Published On: Fri, Sep 8th, 2017

'No risk' Draghi hits back at critics of ECB's huge money-printing programme

The European Central Bank (ECB) this week raised the bloc’s growth forecast to 2.2 from 1.9 per cent in 2017, and to 1.8 per cent from 1.7 per cent in 2019, suggesting there will be less need for monetary support.

But at the same time, the ECB chief Mr Draghi in effect said monetary policy is necessary for the economic recovery.

Across the eurozone there are huge differences in the performances of member states.

Italy, Portugal and Spain are still below levels seen before the crisis in 2008.

And it is feared there could be further economic losses due amid Brexit.

The higher euro is also a concern for the bloc’s economy, amid concerns exports and inflation could fall.

Mr Draghi this week admitted the exchange rate is being monitored and is a source of uncertainty.

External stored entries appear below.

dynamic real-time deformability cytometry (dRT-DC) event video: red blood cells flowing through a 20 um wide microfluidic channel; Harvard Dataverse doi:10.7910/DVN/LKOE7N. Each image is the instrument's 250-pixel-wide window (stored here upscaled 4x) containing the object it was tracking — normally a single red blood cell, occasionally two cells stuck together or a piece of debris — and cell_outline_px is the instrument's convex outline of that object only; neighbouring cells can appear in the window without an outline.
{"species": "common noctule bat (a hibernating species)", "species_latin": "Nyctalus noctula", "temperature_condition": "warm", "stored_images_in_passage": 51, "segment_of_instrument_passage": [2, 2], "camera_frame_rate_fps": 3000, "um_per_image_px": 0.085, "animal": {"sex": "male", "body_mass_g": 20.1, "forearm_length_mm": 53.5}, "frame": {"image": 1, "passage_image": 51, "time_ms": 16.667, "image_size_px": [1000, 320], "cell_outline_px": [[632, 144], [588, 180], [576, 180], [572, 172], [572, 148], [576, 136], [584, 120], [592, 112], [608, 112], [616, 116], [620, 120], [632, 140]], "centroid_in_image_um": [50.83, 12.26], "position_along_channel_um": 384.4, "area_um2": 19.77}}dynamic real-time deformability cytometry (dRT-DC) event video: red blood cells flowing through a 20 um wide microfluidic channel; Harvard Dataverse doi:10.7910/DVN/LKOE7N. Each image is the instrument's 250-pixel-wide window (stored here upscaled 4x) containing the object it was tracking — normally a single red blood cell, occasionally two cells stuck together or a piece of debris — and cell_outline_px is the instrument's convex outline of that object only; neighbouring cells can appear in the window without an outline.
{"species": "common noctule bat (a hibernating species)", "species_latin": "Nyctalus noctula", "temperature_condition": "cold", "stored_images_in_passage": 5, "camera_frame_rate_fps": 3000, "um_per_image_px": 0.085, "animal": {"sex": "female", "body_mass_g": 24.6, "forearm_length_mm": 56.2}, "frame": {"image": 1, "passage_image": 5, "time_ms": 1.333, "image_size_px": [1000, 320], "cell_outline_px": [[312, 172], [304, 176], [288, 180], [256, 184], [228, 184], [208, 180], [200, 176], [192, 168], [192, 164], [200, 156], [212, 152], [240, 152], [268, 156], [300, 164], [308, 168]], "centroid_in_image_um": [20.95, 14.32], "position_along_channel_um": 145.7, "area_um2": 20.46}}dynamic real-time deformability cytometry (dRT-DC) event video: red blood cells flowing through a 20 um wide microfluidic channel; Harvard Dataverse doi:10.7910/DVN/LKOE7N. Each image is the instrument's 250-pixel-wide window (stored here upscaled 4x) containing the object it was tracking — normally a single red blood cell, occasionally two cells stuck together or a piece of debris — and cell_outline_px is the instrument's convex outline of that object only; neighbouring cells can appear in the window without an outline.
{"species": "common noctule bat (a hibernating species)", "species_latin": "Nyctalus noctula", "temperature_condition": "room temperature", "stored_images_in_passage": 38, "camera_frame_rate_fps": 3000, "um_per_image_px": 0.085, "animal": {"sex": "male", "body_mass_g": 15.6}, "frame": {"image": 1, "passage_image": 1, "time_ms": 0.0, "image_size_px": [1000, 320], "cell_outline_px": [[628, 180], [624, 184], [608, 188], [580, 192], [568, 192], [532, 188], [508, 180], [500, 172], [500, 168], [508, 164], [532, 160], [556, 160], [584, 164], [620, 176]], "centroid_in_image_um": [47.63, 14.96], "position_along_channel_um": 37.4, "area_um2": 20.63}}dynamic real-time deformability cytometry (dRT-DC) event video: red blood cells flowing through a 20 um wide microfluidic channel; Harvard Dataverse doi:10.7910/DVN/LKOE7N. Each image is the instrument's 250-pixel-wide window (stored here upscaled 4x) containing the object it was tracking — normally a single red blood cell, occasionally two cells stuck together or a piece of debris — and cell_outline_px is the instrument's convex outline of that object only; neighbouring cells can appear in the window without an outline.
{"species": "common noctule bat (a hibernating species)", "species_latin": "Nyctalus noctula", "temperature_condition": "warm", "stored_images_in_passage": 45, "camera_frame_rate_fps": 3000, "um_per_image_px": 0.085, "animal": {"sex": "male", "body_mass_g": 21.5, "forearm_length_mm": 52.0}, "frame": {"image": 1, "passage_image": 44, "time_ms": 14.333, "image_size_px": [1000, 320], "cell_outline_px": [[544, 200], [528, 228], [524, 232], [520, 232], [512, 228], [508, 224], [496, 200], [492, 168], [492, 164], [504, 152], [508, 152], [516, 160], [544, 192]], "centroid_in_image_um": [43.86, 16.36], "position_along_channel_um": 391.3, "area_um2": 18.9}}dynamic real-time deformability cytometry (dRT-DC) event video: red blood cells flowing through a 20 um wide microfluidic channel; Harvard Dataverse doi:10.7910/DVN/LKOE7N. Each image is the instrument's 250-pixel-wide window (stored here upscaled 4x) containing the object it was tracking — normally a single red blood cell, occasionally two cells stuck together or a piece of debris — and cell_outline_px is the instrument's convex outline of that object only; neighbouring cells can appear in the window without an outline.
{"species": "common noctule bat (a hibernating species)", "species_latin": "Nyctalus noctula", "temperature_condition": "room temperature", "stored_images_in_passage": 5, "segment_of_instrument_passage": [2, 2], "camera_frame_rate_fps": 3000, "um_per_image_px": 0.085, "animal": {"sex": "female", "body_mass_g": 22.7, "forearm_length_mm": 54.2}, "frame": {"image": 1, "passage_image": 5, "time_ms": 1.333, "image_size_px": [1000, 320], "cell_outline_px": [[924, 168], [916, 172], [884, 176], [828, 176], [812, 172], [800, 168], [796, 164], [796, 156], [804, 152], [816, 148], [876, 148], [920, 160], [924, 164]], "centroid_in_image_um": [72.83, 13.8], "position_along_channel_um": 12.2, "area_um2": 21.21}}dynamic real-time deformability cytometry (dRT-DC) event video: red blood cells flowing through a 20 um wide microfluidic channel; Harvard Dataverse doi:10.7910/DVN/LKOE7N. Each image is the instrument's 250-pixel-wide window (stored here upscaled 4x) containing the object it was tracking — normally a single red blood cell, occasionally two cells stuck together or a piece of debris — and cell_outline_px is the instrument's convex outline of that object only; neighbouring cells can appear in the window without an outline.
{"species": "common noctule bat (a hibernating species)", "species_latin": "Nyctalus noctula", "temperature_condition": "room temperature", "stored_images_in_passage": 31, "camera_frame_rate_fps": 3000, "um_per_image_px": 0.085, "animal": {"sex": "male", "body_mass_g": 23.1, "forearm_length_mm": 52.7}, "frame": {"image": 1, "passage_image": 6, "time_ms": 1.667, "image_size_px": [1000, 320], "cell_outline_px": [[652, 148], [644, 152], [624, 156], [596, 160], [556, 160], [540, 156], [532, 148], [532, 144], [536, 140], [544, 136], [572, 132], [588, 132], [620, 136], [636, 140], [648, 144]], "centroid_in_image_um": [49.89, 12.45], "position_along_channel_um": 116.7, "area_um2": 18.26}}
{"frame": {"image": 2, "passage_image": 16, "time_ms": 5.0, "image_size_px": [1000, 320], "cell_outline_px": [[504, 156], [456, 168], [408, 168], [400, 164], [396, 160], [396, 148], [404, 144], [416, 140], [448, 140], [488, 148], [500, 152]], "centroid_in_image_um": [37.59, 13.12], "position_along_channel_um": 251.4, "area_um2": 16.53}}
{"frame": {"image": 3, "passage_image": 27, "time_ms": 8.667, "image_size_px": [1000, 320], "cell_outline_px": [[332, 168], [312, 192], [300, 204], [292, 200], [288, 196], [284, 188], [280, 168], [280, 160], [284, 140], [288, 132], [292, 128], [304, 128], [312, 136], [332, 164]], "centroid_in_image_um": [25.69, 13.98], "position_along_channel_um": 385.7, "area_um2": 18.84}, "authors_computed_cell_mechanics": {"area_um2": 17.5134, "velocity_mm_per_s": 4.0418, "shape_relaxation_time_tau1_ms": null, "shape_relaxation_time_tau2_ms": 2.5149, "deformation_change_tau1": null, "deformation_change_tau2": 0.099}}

However, the ECB chief did not seem overly concerned, giving markets the green light to push the euro higher.

Against this background, the policymakers are in no hurry to make changes to the money printing programme.

Therefore, it seems the return to ‘normal’ monetary policy is still some way off.

This is likely to disappoint German finance minister Wolfgang Schaeuble, who has long called for the end of the so-called Quantitative Easing (QE) programme.

This week he said: “Unusual monetary policy implies it is not usual or normal — we should get back to a normal monetary policy.

“We have come back to a normal situation much quicker than people thought.”

Deutsche Bank chief executive John Cryan has also called for an end to cheap money, which he suggested is ceasing dangerous asset bubbles.

He recently said: “The era of cheap money in Europe should come to an end – despite the strong euro.

“We are now seeing signs of bubbles in more and more parts of the capital market.”

However, Mr Draghi has reiterated that there is no systematic risks from the programme.

He told a press conference this week there is “no bubble” being created by asset purchasing.

Printing money, through snapping up Government bonds is, therefore, likely to continue well into 2018.

It is thought that German bonds available for the ECB could run out, with the ECB turning tolerative states such as Italy for purchases.

This would push down borrowing costs for Rome, distorting pricing risks across the eurozone.

It is feared this could make an exit from the money printing programme even more difficult in the future.